◆ Problem to solve: Restate word for word the lines below that run from the one holding "Los Mitos sobre la Caída del Pelo" through the one holding "Чорний Бик із трибун: історія", inclusive. Pictures don't belong in the copy.

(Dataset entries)
------------------------------

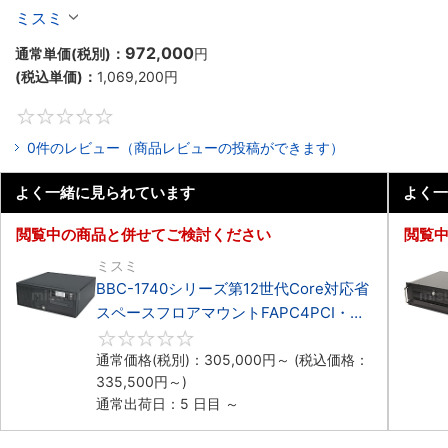
マウントFAPC4PCI・3PCIe
ミスミ
972,000
通常単価(税別)：
円
(税込単価)：
1,069,200
円
0
0件のレビュー（商品レビューの投稿ができます）
よく一緒に見られています
よく一
閲覧中の商品と併せてご検討ください
閲覧
ミスミ
BBC-1740シリーズ第12世代Core対応省
スペースフロアマウントFAPC4PCI・
3PCIe
0
通常価格(税別)：
305,000
円
～
(税込価格：
335,500
円
～)
通常出荷日：5 日目 ～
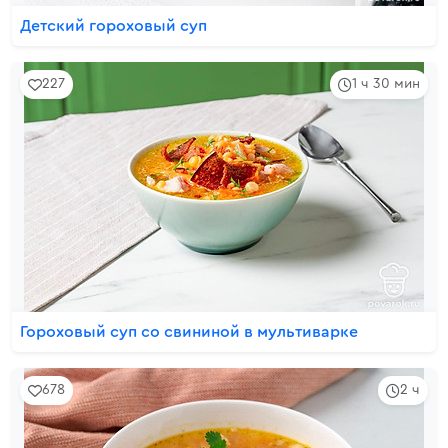
Детский гороховый суп
227
1 ч 30 мин
Гороховый суп со свининой в мультиварке
678
2 ч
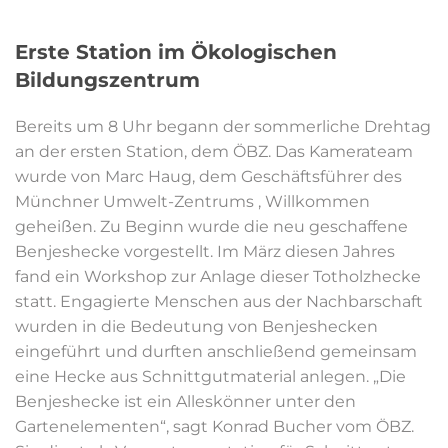
Erste Station im Ökologischen
Bildungszentrum
Bereits um 8 Uhr begann der sommerliche Drehtag
an der ersten Station, dem ÖBZ. Das Kamerateam
wurde von Marc Haug, dem Geschäftsführer des
Münchner Umwelt-Zentrums , Willkommen
geheißen. Zu Beginn wurde die neu geschaffene
Benjeshecke vorgestellt. Im März diesen Jahres
fand ein Workshop zur Anlage dieser Totholzhecke
statt. Engagierte Menschen aus der Nachbarschaft
wurden in die Bedeutung von Benjeshecken
eingeführt und durften anschließend gemeinsam
eine Hecke aus Schnittgutmaterial anlegen. „Die
Benjeshecke ist ein Alleskönner unter den
Gartenelementen“, sagt Konrad Bucher vom ÖBZ.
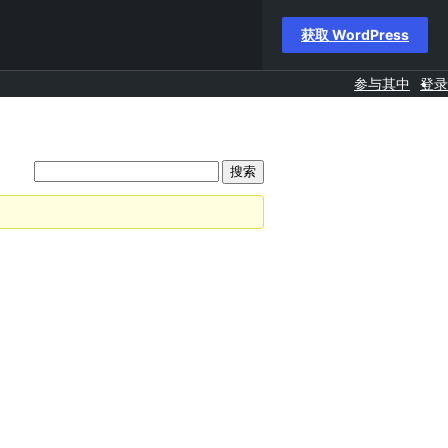
获取 WordPress
参与其中
登录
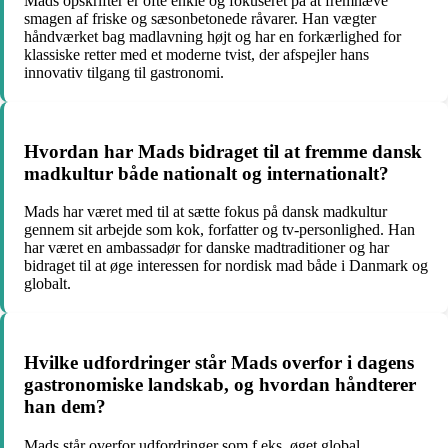
Mads opskrifter er ofte enkle og fokuseret på at fremhæve
smagen af friske og sæsonbetonede råvarer. Han vægter
håndværket bag madlavning højt og har en forkærlighed for
klassiske retter med et moderne tvist, der afspejler hans
innovativ tilgang til gastronomi.
Hvordan har Mads bidraget til at fremme dansk
madkultur både nationalt og internationalt?
Mads har været med til at sætte fokus på dansk madkultur
gennem sit arbejde som kok, forfatter og tv-personlighed. Han
har været en ambassadør for danske madtraditioner og har
bidraget til at øge interessen for nordisk mad både i Danmark og
globalt.
Hvilke udfordringer står Mads overfor i dagens
gastronomiske landskab, og hvordan håndterer
han dem?
Mads står overfor udfordringer som f.eks. øget global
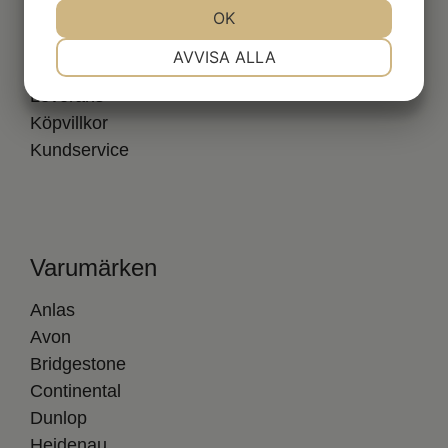
Om oss
JA
NEJ
OK
JA
NEJ
Däckguide
NÖDVÄNDIG
INSTÄLLNINGAR
AVVISA ALLA
Hitta verkstad
JA
NEJ
JA
NEJ
Leverans
MARKNADSFÖRING
STATISTIK
Köpvillkor
Kundservice
Varumärken
Anlas
Avon
Bridgestone
Continental
Dunlop
Heidenau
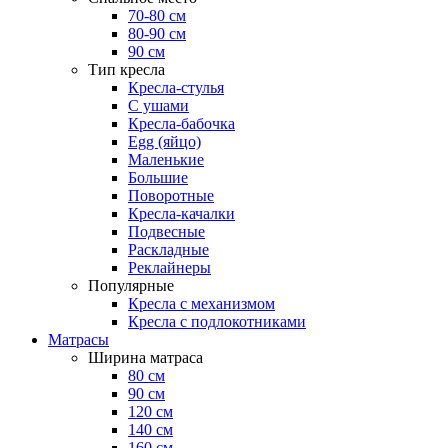
70-80 см
80-90 см
90 см
Тип кресла
Кресла-стулья
С ушами
Кресла-бабочка
Egg (яйцо)
Маленькие
Большие
Поворотные
Кресла-качалки
Подвесные
Раскладные
Реклайнеры
Популярные
Кресла с механизмом
Кресла с подлокотниками
Матрасы
Ширина матраса
80 см
90 см
120 см
140 см
160 см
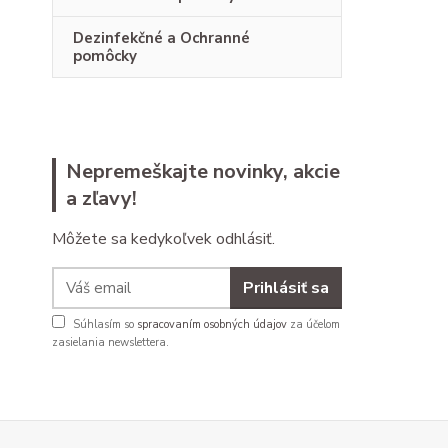
Dezinfekčné a Ochranné
pomôcky
Nepremeškajte novinky, akcie
a zľavy!
Môžete sa kedykoľvek odhlásiť.
Prihlásiť sa
Súhlasím so
spracovaním osobných údajov
za účelom
zasielania newslettera.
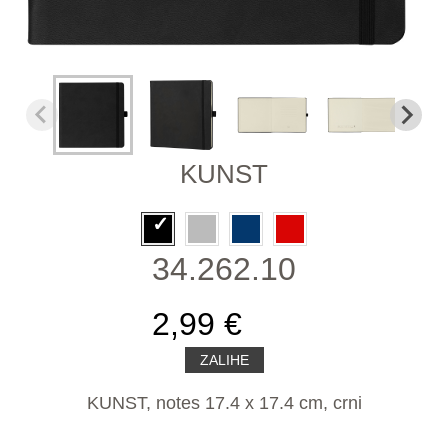
KUNST
34.262.10
2,99 €
ZALIHE
KUNST, notes 17.4 x 17.4 cm, crni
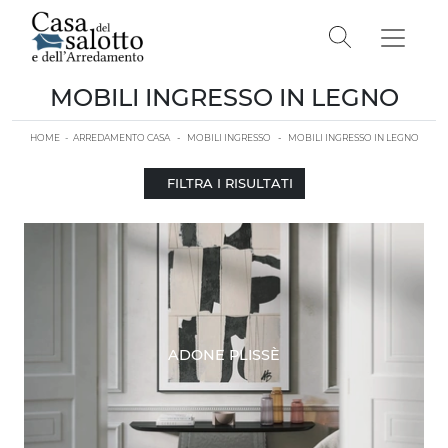
MOBILI INGRESSO IN LEGNO
HOME
-
ARREDAMENTO CASA
-
MOBILI INGRESSO
-
MOBILI INGRESSO IN LEGNO
FILTRA I RISULTATI
ADONE PLISSÈ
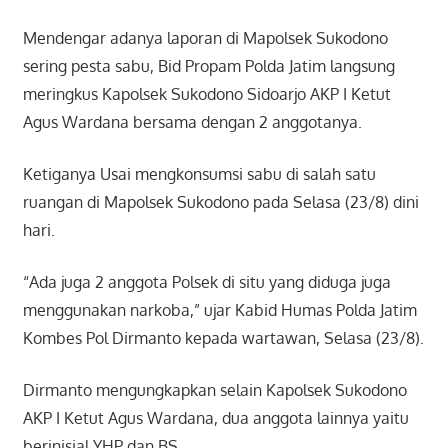
Mendengar adanya laporan di Mapolsek Sukodono
sering pesta sabu, Bid Propam Polda Jatim langsung
meringkus Kapolsek Sukodono Sidoarjo AKP I Ketut
Agus Wardana bersama dengan 2 anggotanya.
Ketiganya Usai mengkonsumsi sabu di salah satu
ruangan di Mapolsek Sukodono pada Selasa (23/8) dini
hari.
“Ada juga 2 anggota Polsek di situ yang diduga juga
menggunakan narkoba,” ujar Kabid Humas Polda Jatim
Kombes Pol Dirmanto kepada wartawan, Selasa (23/8).
Dirmanto mengungkapkan selain Kapolsek Sukodono
AKP I Ketut Agus Wardana, dua anggota lainnya yaitu
berinisial YHP dan BS.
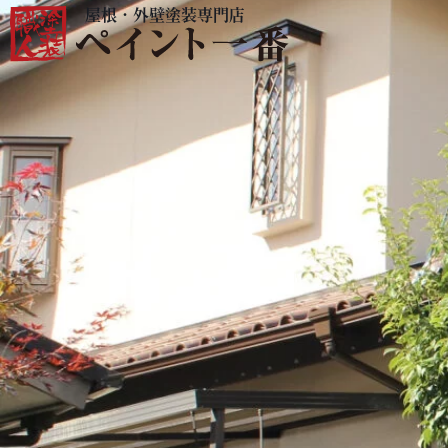
屋根・外壁塗装専門店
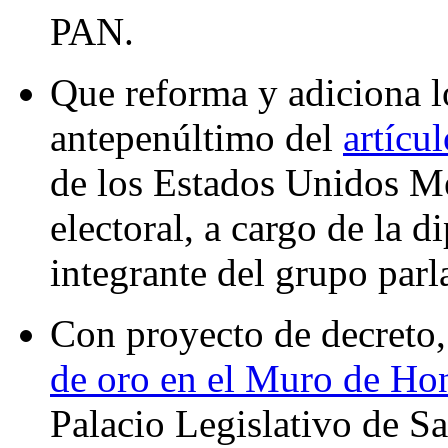
PAN.
Que reforma y adiciona l
antepenúltimo del
artícu
de los Estados Unidos Me
electoral, a cargo de la 
integrante del grupo par
Con proyecto de decreto,
de oro en el Muro de Hon
Palacio Legislativo de S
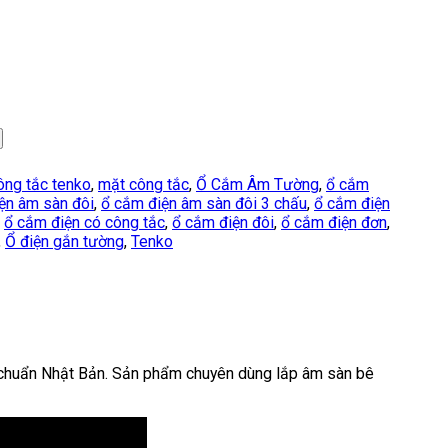
ông tắc tenko
,
mặt công tắc
,
Ổ Cắm Âm Tường
,
ổ cắm
ện âm sàn đôi
,
ổ cắm điện âm sàn đôi 3 chấu
,
ổ cắm điện
,
ổ cắm điện có công tắc
,
ổ cắm điện đôi
,
ổ cắm điện đơn
,
,
Ổ điện gắn tường
,
Tenko
 chuẩn Nhật Bản. Sản phẩm chuyên dùng lắp âm sàn bê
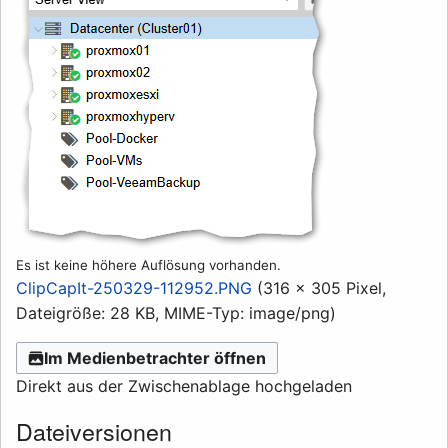
Es ist keine höhere Auflösung vorhanden.
ClipCapIt-250329-112952.PNG
(316 × 305 Pixel,
Dateigröße: 28 KB, MIME-Typ:
image/png
)
Im Medienbetrachter öffnen
Direkt aus der Zwischenablage hochgeladen
Dateiversionen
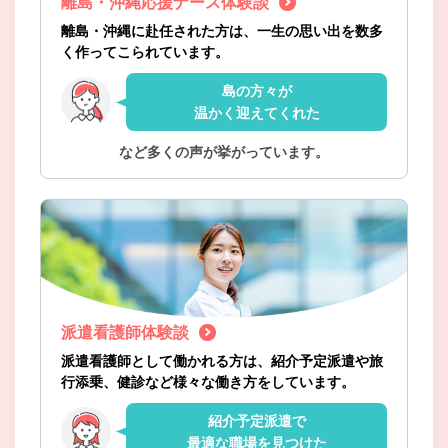
離島・沖縄応援ナース体験談
離島・沖縄に赴任された方は、一生の思い出を数多
く作ってこられています。
島の方々が
温かく迎えてくれた
など多くの声が挙がっています。
派遣看護師体験談
派遣看護師として働かれる方は、紹介予定派遣や旅
行添乗、健診など様々な働き方をしています。
紹介予定派遣で
最適な職場を見つけた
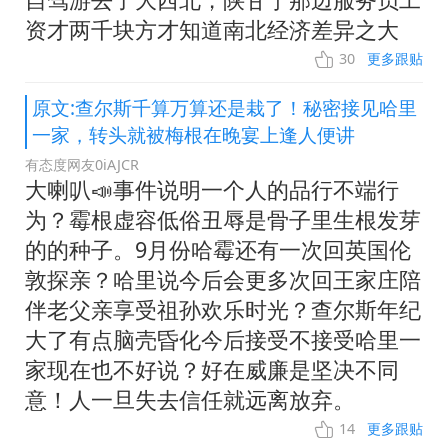
资才两千块方才知道南北经济差异之大
30
更多跟贴
原文:查尔斯千算万算还是栽了！秘密接见哈里
一家，转头就被梅根在晚宴上逢人便讲
有态度网友0iAJCR
大喇叭📣事件说明一个人的品行不端行
为？霉根虚容低俗丑辱是骨子里生根发芽
的的种子。9月份哈霉还有一次回英国伦
敦探亲？哈里说今后会更多次回王家庄陪
伴老父亲享受祖孙欢乐时光？查尔斯年纪
大了有点脑壳昏化今后接受不接受哈里一
家现在也不好说？好在威廉是坚决不同
意！人一旦失去信任就远离放弃。
14
更多跟贴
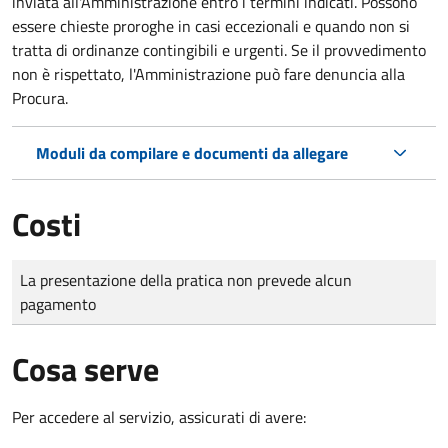
inviata all'Amministrazione entro i termini indicati. Possono
essere chieste proroghe in casi eccezionali e quando non si
tratta di ordinanze contingibili e urgenti. Se il provvedimento
non è rispettato, l'Amministrazione può fare denuncia alla
Procura.
Moduli da compilare e documenti da allegare
Costi
Tipo di pagamento
Importo
La presentazione della pratica non prevede alcun
pagamento
Cosa serve
Per accedere al servizio, assicurati di avere:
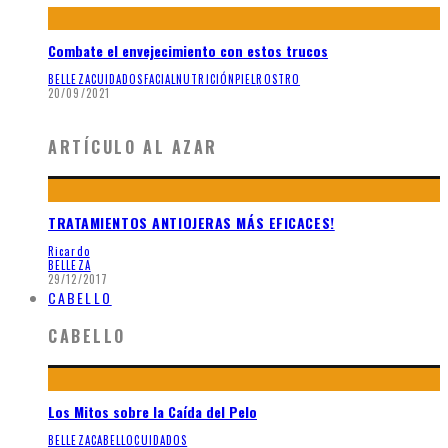
Combate el envejecimiento con estos trucos
BELLEZA
CUIDADOS
FACIAL
NUTRICIÓN
PIEL
ROSTRO
20/09/2021
ARTÍCULO AL AZAR
TRATAMIENTOS ANTIOJERAS MÁS EFICACES!
Ricardo
BELLEZA
29/12/2017
CABELLO
CABELLO
Los Mitos sobre la Caída del Pelo
BELLEZA
CABELLO
CUIDADOS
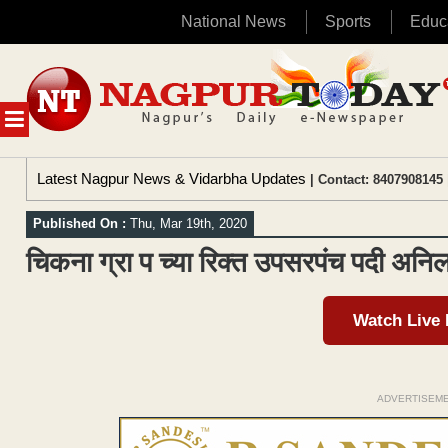
National News
Sports
Educ
Skip
to
content
MENU
Latest Nagpur News & Vidarbha Updates
| Contact: 8407908145 
Published On :
Thu, Mar 19th, 2020
चिकना ग्रा प च्या रिक्त उपसरपंच पदी अनि
Watch Live
ADVERTISEM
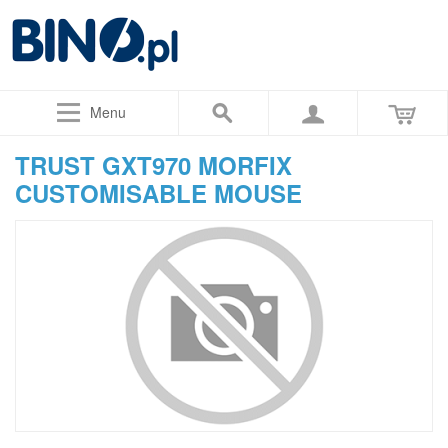
Menu
TRUST GXT970 MORFIX
CUSTOMISABLE MOUSE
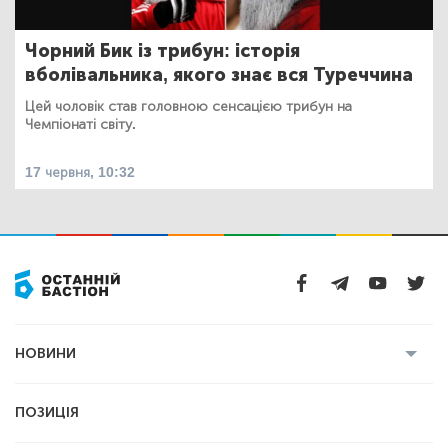
Чорний Бик із трибун: історія
вболівальника, якого знає вся Туреччина
Цей чоловік став головною сенсацією трибун на
Чемпіонаті світу.
17 червня, 10:32
НОВИНИ
Усі новини
Кримінал
Полтава
ПОЗИЦІЯ
Політика
Війна
Світ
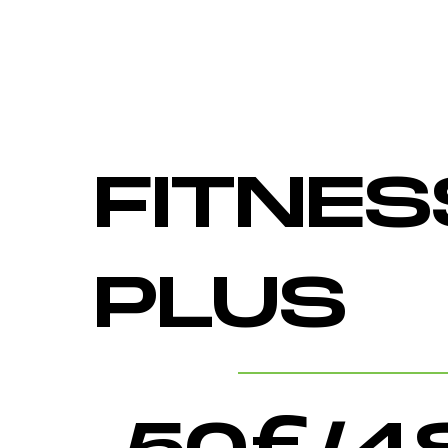
FITNES
PLUS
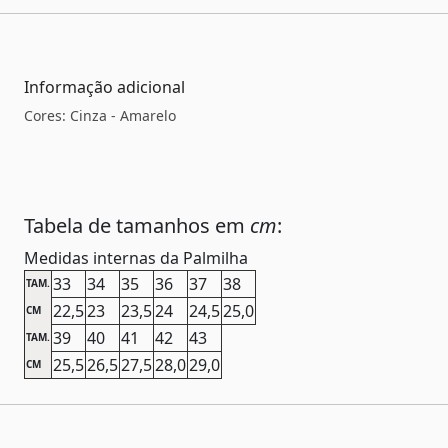
Informação adicional
Cores: Cinza - Amarelo
Tabela de tamanhos em
cm
:
Medidas internas da Palmilha
33
34
35
36
37
38
TAM.
22,5
23
23,5
24
24,5
25,0
CM
39
40
41
42
43
TAM.
25,5
26,5
27,5
28,0
29,0
CM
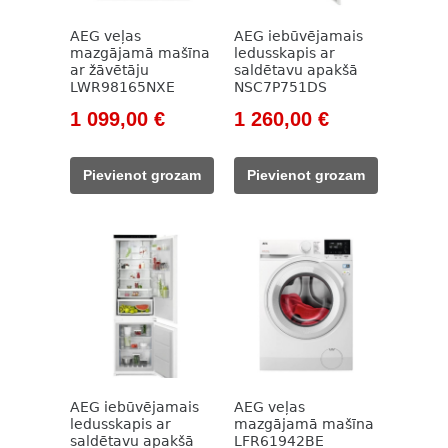
AEG veļas
AEG iebūvējamais
mazgājamā mašīna
ledusskapis ar
ar žāvētāju
saldētavu apakšā
LWR98165NXE
NSC7P751DS
Original
Current
Original
Current
1 099,00
€
1 260,00
€
price
price
price
price
was:
is:
was:
is:
Pievienot grozam
Pievienot grozam
1
1
1
1
382,00 €.
099,00 €.
533,00 €.
260,00 €.
AEG iebūvējamais
AEG veļas
ledusskapis ar
mazgājamā mašīna
saldētavu apakšā
LFR61942BE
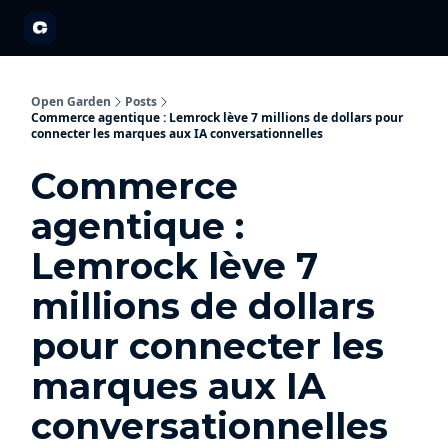
A propos
Partenariats
Open Garden Innovators
Nos événements 20
Open Garden
Posts
Commerce agentique : Lemrock lève 7 millions de dollars pour
connecter les marques aux IA conversationnelles
Commerce
agentique :
Lemrock lève 7
millions de dollars
pour connecter les
marques aux IA
conversationnelles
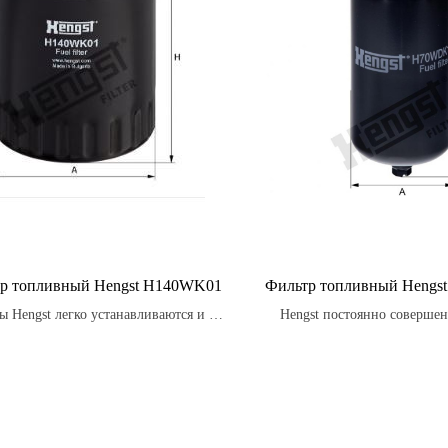
р топливный Hengst H140WK01
Фильтр топливный Heng
ы Hengst легко устанавливаются и не
Hengst постоянно совершен
требуют специальных навыков.
фильтры, чтобы удовлетворят
клиентов и превосходить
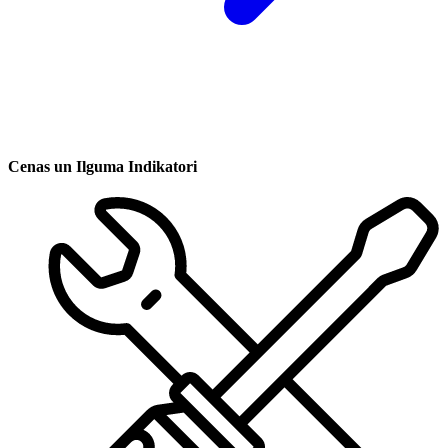
Cenas un Ilguma Indikatori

------------------------------

◆ Output below:
Los Mitos sobre la Caída del Pelo
BELLEZA
CABELLO
CUIDADOS
National News
Sports
Educ
Skip
to
content
MENU
Latest Nagpur News & Vidarbha Updates
| Contact: 8407908145 
Published On :
Thu, Mar 19th, 2020
चिकना ग्रा प च्या रिक्त उपसरपंच पदी अनि
Watch Live
ADVERTISEM
Menu
TRUST GXT970 MORFIX
CUSTOMISABLE MOUSE
Чорний Бик із трибун: історія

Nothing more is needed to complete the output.